Lupita’s win for her portrayal of Patsey in the Steve McQueen-directed “12 Years a Slave” is undoubtedly cause for collective celebration; but is it wise for us to attend this party without first reading the invitation?

When examining the picture that has been painted for us, we have to get close to see the distortions in every stroke. Simply put, the moment was indeed beautiful, but the ugly truth is, our wins are still rare.

Television entertainer Ellen DeGeneres hosted this year’s ceremony, punctuating the evening with humor. DeGeneres joked that the night could end one of two ways, “Possibility No. 1: “12 Years a Slave” wins best picture; possibility No. 2: You’re all racists.”

Her quip is heavy with uncomfortable truths.

Lupita is one of only six women of color to win in the supporting role category since the inaugural ceremony of the Academy of Motion Picture Arts and Sciences in 1929, and one of only 14 people of color to earn an Oscar. She is the first person who identifies as African to be nominated and win the prestigious award.

Why is that?

Iconic filmmaker Spike Lee suggested in a BET interview last year, that Blacks are given a standing invitation to a party that we are not always welcome to attend.
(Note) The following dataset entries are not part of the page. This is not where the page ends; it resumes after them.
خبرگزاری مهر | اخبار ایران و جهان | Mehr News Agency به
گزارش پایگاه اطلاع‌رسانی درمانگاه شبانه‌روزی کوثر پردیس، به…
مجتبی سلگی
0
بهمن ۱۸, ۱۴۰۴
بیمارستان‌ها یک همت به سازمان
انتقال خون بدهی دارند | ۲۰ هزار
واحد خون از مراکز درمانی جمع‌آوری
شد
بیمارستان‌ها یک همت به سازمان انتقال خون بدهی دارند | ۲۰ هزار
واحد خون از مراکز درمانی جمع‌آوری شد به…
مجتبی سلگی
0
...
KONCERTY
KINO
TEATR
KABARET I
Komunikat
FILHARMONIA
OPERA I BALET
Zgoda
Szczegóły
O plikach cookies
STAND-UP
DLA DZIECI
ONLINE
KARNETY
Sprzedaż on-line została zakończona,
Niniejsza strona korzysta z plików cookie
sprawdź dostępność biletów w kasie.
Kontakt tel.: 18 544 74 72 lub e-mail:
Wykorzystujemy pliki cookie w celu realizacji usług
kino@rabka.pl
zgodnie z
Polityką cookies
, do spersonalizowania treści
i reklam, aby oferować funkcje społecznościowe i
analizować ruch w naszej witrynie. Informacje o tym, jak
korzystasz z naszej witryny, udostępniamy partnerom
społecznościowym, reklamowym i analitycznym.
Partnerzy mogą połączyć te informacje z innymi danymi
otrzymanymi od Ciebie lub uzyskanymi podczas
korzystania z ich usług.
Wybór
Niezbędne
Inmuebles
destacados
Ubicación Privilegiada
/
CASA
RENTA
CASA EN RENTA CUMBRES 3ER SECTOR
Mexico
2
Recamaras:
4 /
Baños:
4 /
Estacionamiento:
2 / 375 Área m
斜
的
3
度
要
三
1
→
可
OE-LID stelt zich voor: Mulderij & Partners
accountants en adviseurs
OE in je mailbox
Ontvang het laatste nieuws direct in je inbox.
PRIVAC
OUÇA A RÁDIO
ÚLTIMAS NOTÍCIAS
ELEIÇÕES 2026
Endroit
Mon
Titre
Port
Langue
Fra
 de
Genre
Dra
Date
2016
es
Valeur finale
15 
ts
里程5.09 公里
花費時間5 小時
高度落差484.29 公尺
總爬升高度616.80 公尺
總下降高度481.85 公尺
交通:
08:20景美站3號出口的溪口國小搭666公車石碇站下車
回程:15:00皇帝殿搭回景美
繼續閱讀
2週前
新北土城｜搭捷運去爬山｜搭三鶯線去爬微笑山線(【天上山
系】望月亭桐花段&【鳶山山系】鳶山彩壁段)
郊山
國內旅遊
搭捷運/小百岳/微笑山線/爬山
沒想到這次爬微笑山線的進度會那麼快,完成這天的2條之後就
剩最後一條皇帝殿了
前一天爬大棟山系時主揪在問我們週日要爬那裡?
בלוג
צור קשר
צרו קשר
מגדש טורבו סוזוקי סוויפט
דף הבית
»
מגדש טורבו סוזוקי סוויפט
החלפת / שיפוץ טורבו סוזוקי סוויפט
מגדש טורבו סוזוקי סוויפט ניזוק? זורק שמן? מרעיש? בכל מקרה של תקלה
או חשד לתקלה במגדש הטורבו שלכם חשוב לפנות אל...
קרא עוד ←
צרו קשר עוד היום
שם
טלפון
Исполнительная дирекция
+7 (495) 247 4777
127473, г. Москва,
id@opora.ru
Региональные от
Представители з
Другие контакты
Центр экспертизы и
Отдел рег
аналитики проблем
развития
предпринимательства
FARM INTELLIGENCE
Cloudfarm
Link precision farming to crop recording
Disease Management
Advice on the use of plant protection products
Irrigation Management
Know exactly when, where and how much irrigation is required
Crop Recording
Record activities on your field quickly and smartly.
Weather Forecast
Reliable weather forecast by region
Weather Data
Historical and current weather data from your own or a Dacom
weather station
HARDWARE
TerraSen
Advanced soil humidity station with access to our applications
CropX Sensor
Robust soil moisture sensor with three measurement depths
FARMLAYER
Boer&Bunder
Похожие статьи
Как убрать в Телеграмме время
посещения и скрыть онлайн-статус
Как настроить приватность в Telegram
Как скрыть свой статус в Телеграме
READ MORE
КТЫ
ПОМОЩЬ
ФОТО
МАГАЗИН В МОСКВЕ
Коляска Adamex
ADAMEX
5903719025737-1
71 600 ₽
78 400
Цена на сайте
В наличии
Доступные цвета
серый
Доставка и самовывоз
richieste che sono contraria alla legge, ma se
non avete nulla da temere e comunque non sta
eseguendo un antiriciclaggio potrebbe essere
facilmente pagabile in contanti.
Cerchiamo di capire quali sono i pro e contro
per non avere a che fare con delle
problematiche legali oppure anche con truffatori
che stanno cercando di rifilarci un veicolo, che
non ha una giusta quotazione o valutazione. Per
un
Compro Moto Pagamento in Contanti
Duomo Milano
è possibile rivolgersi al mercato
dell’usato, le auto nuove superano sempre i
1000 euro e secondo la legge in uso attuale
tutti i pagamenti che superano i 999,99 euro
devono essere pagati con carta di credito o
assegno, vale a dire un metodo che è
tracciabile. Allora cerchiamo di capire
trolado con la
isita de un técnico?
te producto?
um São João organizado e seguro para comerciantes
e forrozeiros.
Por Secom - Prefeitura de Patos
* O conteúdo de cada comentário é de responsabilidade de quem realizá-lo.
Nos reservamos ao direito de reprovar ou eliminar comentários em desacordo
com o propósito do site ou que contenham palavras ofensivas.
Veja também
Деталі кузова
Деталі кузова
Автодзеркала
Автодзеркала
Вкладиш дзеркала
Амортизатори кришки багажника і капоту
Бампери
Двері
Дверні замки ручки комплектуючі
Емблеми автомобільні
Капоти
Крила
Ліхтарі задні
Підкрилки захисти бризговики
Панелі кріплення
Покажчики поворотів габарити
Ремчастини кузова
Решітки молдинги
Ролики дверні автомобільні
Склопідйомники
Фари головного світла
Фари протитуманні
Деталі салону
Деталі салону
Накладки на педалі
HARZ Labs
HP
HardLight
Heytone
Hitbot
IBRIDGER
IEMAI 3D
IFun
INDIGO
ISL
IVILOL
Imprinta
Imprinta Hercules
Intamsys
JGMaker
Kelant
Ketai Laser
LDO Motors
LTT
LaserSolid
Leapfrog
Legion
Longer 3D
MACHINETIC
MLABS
“One year, it’s, ‘We’ve arrived! But then, a nine-year drought,” he said.

Our presence at the Oscars has been ambiguous since actress Hattie McDaniel sat in the colored section of the segregated ceremony in 1940 to receive the statue for her role as Mammy in the classic film, Gone With the Wind.

While we are now able to sit amongst our pale-skinned peers at the ceremony, and are even represented by the president of the Academy, Cheryl Boone Isaacs, the first Black woman to hold the position, the demographics of the Academy are not diverse. The numbers mirror nearly every major institution or decision-making entity in our society; 93 percent white, 76 percent male, and an average age of 63.

These men seek our attention for their recognition of films like “Precious,” “The Help” and “12 Years a Slave,” each extremely important work, but not wholly representative of the Black community.

For those of us who are able to constructively agitate every systematic organism of oppression, we have to ask, “What do these wins really mean in the grand scheme of things?”